Similarly, if we wish the property to support write access, we provide a set accessor. Within set, value is a conditional-keyword. That is, within a set property only, value has a predefined meaning: it is always an object of the type of its property. In our example, it is an object of type Action. At run time, it is bound to the right-hand side of the assignment. In the following example,
Announce an = new Announce();
testHarnes.Tester = 
    new testHarness.Action
    ( an.announceTime );
set is expanded inline in place of the occurrence of Tester. The value object is set to the object returned by the new expression.

Invoking the Delegate Object

As we saw earlier, we invoke the method addressed by the delegate by applying the call operator to the delegate:
testHarness.Tester();
This invokes the get accessor of the Tester property, which returns the theAction delegate handle. This may, however, throw an exception if theAction is not addressing a delegate object at this point of invocation. The canonical delegate-test-and-execute sequence from outside the class looks as follows:
if ( testHarness.Tester != null )
   testHarness.Tester();
For our testHarness class, our primary method simply encapsulates this test:
static public void run()
{
   if ( theAction != null )
      theAction();
}
Assigning Multiple Delegate Objects

To have a delegate address more than a single method, we primarily use the += and -= operators. For example, imagine that we have defined a testHashtable class. Within its constructor, we add each associated test to the testHarness:
public class testHashtable
{
   public void test0();
   public void test1();
   testHashtable()
   {
      testHarness.Tester += new testHarness.Action( test0 );
      testHarness.Tester += new testHarness.Action( test1 );
   }
   // ...
}
Similarly, when we define a testArrayList class, we add each associated test within its default constructor. Notice that these methods are static.

Action item A » From the passage on C# delegates, list every name that appears directly before or after the word "class".
Action item B » Please carry the passage on C# delegates forward from its last sentence.
You won't need the items that come after the passage on C# delegates.

Supplied entries »
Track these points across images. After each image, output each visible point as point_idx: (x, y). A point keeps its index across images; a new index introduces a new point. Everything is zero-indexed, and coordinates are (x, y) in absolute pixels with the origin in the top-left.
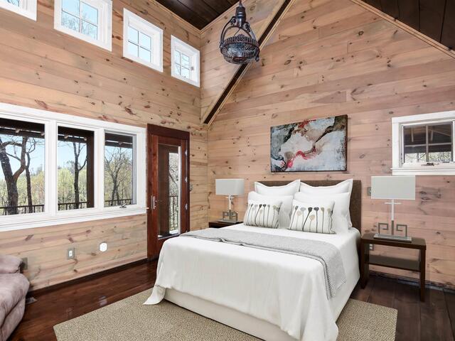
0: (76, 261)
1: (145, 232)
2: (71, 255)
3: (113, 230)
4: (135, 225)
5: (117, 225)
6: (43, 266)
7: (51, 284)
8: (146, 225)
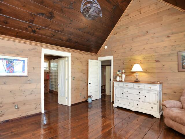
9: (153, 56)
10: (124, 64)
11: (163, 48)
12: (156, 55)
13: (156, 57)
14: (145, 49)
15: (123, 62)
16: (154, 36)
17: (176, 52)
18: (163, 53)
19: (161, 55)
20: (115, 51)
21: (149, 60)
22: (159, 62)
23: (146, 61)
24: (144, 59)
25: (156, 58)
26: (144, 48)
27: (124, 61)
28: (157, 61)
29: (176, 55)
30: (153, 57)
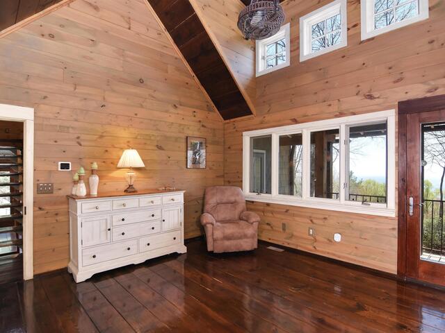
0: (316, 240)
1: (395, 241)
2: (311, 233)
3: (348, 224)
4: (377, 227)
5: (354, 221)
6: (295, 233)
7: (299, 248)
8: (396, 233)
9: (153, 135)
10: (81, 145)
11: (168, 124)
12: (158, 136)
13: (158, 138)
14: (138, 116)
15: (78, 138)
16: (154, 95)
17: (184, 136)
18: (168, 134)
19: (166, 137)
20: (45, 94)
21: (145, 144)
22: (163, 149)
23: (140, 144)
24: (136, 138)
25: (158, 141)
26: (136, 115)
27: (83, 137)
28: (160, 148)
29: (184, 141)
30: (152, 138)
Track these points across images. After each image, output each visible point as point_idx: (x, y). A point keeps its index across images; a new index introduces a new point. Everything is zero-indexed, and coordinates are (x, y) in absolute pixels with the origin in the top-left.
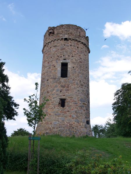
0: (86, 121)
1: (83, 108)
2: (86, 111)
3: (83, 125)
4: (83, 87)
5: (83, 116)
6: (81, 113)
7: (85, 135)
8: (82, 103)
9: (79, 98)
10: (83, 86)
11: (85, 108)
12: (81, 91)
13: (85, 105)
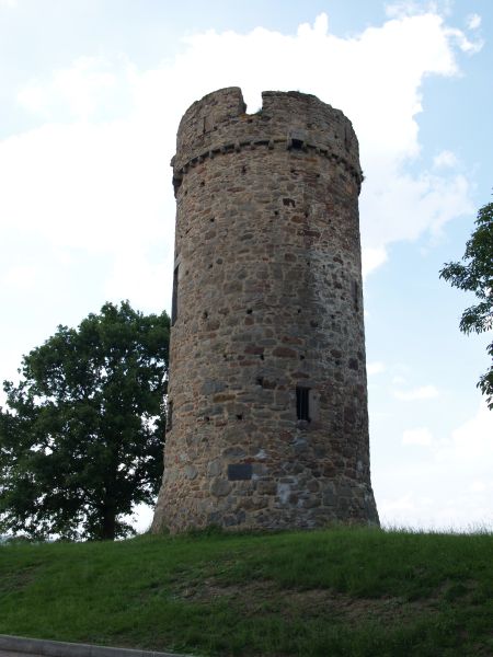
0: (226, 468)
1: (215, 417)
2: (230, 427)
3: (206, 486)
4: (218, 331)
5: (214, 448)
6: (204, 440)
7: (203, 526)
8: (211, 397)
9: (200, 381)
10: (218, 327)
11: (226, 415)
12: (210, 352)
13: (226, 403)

* * *

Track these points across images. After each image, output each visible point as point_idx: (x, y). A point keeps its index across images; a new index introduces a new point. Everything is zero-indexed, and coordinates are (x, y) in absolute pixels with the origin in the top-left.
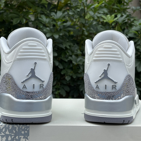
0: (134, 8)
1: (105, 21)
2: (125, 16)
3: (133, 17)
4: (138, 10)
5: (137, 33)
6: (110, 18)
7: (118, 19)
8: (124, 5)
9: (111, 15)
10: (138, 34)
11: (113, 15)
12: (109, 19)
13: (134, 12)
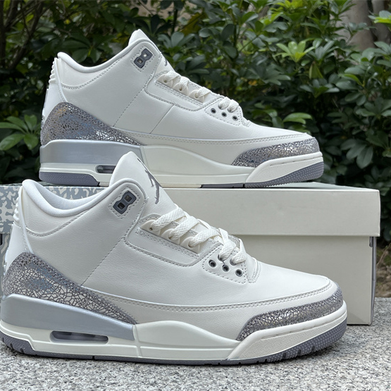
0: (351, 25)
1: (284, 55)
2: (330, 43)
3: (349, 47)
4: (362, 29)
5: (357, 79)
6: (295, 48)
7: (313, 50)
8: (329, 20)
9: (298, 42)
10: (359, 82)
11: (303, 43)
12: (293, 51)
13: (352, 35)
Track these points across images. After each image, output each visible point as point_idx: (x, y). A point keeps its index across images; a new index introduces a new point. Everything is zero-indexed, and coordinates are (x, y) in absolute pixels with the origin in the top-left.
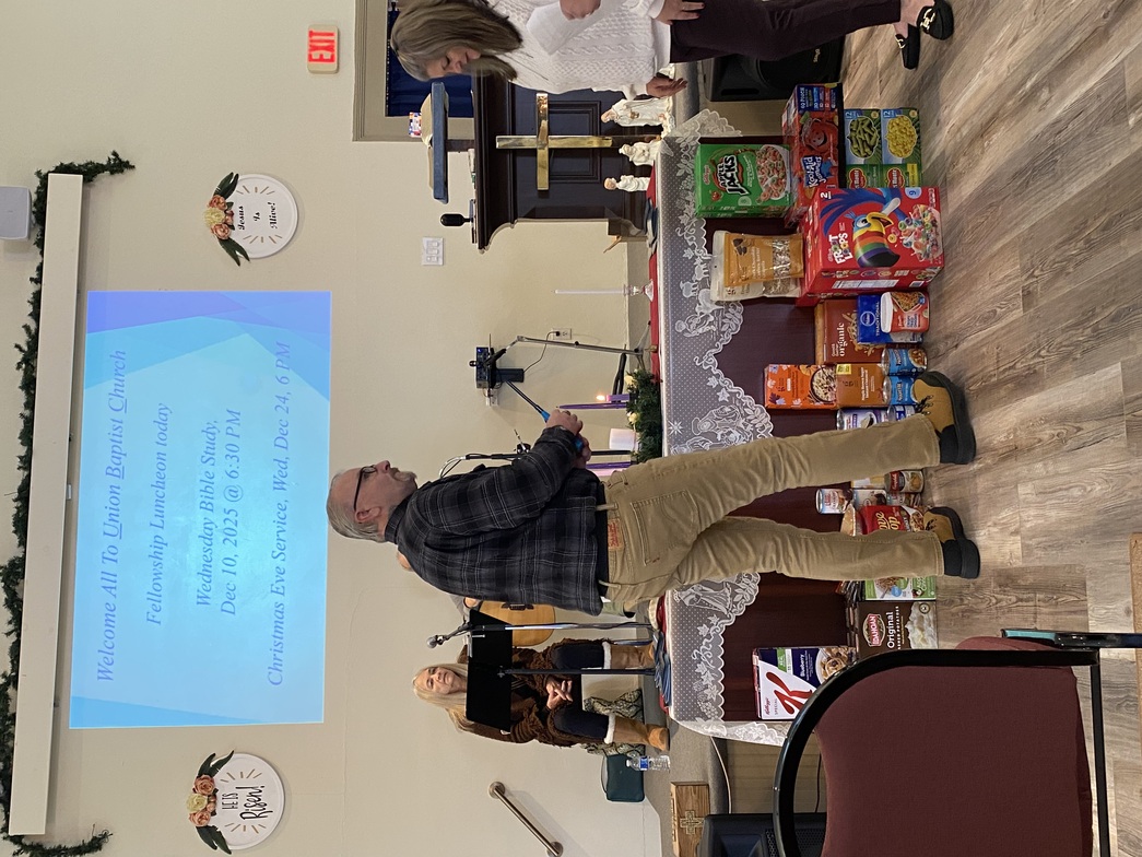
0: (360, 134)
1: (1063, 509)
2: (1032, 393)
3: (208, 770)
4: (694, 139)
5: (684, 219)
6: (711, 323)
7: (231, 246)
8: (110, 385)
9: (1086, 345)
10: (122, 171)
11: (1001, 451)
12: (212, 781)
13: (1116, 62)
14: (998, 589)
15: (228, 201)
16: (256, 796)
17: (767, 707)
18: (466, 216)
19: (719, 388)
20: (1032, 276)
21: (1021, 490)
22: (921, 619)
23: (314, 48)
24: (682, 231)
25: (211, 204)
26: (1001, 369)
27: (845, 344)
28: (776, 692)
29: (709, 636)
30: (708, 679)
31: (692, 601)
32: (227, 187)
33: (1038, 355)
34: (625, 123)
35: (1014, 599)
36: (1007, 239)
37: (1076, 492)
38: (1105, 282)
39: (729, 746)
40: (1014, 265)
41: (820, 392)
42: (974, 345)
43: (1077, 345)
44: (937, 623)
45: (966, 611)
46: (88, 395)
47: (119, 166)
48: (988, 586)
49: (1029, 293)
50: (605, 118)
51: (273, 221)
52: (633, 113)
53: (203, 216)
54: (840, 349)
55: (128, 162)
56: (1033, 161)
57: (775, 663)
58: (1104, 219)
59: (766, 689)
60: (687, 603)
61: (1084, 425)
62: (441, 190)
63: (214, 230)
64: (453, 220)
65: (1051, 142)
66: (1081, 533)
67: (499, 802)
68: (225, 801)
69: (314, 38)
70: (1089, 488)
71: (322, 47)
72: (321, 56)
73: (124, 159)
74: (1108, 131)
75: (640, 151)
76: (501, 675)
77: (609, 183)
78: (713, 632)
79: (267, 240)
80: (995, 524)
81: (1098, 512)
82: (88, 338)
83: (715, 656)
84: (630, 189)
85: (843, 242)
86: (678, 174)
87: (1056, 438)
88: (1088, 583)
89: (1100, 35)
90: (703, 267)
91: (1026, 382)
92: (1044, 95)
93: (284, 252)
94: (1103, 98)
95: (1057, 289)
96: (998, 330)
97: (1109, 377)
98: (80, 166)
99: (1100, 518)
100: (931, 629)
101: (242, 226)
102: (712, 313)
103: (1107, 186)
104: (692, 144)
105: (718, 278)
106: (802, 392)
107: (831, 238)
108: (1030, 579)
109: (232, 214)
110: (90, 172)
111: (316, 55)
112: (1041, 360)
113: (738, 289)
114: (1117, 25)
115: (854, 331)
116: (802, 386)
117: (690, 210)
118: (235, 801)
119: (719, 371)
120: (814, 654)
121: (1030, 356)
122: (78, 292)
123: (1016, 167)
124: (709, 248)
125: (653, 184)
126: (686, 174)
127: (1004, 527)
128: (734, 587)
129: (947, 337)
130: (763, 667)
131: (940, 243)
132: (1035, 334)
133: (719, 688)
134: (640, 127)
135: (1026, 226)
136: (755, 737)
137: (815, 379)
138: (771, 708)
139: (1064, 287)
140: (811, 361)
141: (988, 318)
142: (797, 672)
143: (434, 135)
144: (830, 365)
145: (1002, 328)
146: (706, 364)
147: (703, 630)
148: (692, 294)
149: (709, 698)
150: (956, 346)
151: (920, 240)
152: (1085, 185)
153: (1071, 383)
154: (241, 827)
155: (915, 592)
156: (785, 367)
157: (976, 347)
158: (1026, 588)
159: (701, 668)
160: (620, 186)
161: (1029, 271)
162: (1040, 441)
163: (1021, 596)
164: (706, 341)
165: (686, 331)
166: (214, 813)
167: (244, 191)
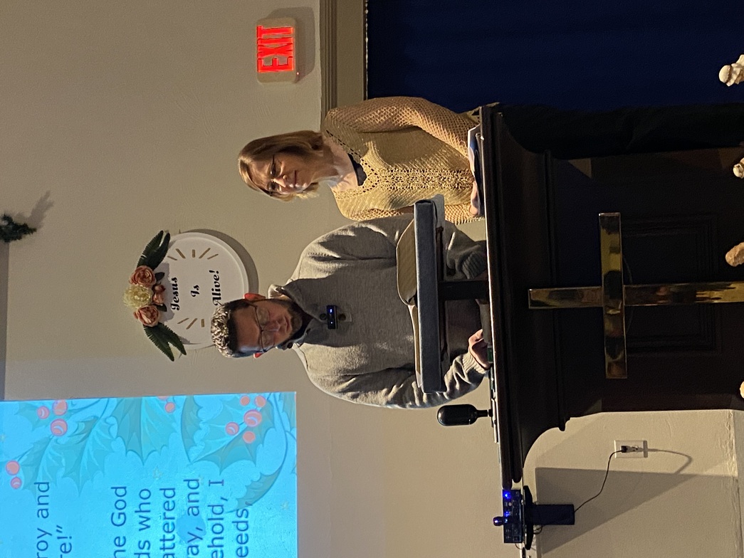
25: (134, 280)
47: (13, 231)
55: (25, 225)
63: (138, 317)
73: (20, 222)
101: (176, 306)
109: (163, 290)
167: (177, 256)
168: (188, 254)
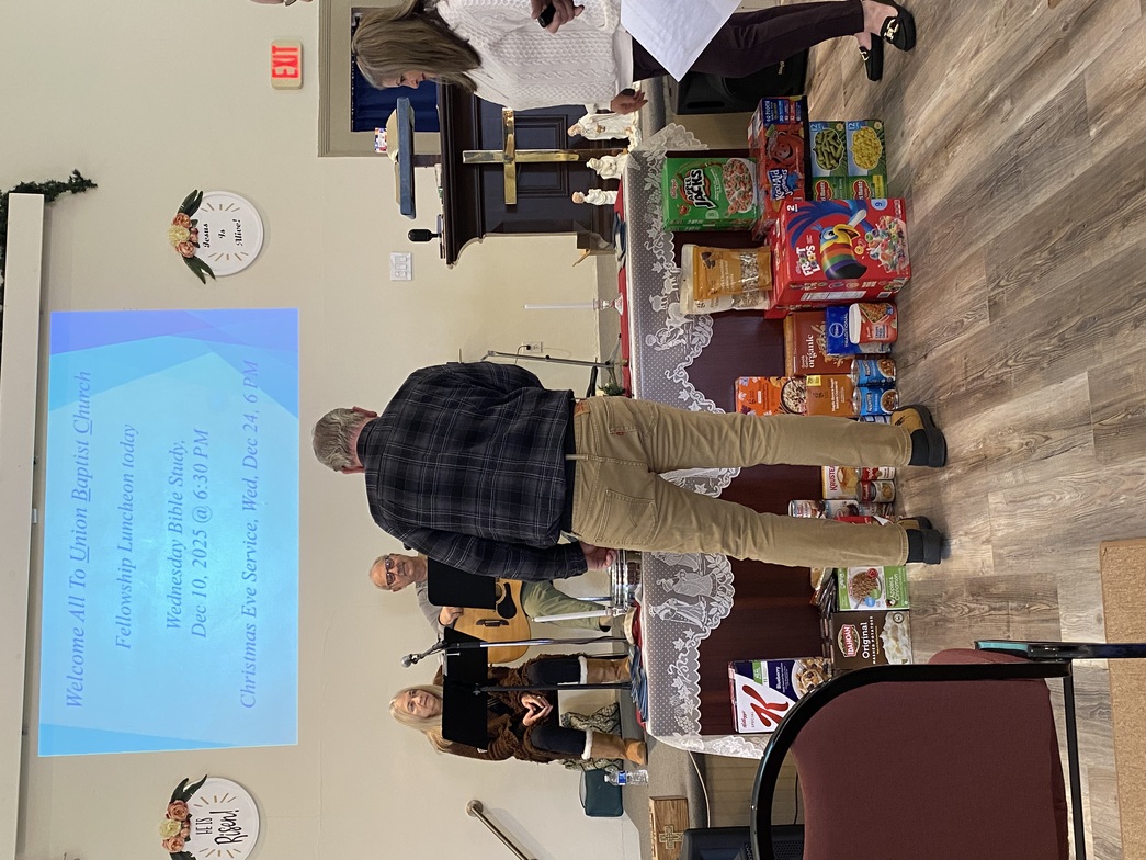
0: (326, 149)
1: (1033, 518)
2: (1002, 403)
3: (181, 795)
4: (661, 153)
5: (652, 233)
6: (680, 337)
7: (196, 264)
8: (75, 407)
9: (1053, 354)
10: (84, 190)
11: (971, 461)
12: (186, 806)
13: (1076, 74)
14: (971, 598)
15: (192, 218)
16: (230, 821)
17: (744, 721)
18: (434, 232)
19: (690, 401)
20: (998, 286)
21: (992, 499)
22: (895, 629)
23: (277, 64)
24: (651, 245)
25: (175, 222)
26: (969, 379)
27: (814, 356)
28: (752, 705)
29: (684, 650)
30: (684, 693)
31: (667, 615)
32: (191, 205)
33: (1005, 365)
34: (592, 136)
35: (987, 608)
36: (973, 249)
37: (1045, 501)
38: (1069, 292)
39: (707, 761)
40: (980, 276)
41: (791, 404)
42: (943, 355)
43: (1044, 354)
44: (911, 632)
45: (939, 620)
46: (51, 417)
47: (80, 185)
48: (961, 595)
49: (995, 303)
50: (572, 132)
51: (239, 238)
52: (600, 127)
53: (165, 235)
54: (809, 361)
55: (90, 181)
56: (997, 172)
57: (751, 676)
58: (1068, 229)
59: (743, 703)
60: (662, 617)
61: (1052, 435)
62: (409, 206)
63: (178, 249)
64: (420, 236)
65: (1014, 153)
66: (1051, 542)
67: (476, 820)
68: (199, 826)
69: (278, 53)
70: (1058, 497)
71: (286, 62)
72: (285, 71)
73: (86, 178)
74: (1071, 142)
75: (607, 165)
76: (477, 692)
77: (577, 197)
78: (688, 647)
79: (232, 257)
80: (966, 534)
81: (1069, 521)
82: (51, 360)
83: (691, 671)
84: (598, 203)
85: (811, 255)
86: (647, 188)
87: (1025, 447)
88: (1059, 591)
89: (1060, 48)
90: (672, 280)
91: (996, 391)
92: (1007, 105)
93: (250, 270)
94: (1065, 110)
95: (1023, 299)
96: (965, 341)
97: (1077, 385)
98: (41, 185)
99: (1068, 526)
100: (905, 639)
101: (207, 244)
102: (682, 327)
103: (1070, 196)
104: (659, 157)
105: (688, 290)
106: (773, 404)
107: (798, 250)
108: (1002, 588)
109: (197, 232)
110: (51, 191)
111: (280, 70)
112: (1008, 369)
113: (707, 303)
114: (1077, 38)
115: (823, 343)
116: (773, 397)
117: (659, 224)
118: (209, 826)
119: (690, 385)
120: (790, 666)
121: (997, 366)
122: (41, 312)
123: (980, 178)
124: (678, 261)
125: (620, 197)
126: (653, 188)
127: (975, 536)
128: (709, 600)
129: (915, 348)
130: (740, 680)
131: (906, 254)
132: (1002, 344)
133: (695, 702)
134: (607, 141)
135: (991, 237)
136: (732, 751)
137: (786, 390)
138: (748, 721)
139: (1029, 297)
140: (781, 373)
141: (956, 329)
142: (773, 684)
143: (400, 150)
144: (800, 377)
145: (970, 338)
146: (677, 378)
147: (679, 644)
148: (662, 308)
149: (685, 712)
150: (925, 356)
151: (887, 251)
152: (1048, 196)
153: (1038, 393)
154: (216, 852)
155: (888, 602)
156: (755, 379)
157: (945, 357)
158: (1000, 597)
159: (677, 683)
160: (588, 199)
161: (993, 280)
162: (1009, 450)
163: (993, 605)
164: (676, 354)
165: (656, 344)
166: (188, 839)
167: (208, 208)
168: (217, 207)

Exercise answer A » testHarness, testHashtable, testArrayList

Exercise answer B »
public class testArrayList
{
   static public void testCapacity();
   static public void testSearch();
   static public void testSort();

   testArrayList()
   {
      testHarness.Tester += new
         testHarness.Action(testCapacity);
      testHarness.Tester += new testHarness.Action(testSearch);
      testHarness.Tester += new testHarness.Action(testSort);
   }
   // ...
}
When the testHarness.run method is invoked, we do not in general know whether the testHashtable or testArrayList methods are invoked first — that depends on the order of their constructor invocations. But we do know that within each set of class methods, the order of invocation reflects the order of assignment.

Delegate Objects and Garbage Collection

Consider the following code sequence within a local block:
{
   Announce an = new Announce();
   testHarness.Tester += 
      new testHarness.Action
      ( an.announceTime );
}
When we initialize a delegate object to a non-static method, both the address of the method and a handle to the class object through which to invoke the method are stored. This causes the class object’s associated reference count to be incremented.

When an is initialized with the new expression, the associated reference count of the object on the managed heap is initialized to 1. When an is passed to the constructor of the delegate object, the reference count of the Announce object is incremented to 2. With the termination of the local block, the lifetime of an terminates, and the reference goes back down to 1 — that of the delegate object.

The good news is that the object associated with an invocation of a method referred to by a delegate is guaranteed not to be garbage collected until the delegate object no longer references the method [4]. We don’t have to worry about the object being cleaned up out from under us. The bad news is that the object persists until the delegate object no longer references the method. The method can be removed with the -= operator. For example, the following revised local block first sets, executes, and then removes announceTime from the delegate object.
{
   Announce an = new Announce();
   Action act  = new testHarness.Action( an.announceTime );

   testHarness.Tester += act;
   testHarness.run();
   testHarness.Tester -= act;
}
For the testHashtable class, our initial design strategy is likely to implement a destructor to remove the test methods added within its constructor. However, destructor invocation does not work the same as it does in C++ [5]. The destructor is not invoked following termination of its object’s lifetime nor with the release of the last reference handle to the object. Rather, the destructor is invoked only during a sweep of the garbage collector, the timing of which is generally unpredictable and, in fact, may not take place at all.

By convention, resource deallocation is factored out into a method named Dispose, which the user can directly invoke:
public void Dispose ()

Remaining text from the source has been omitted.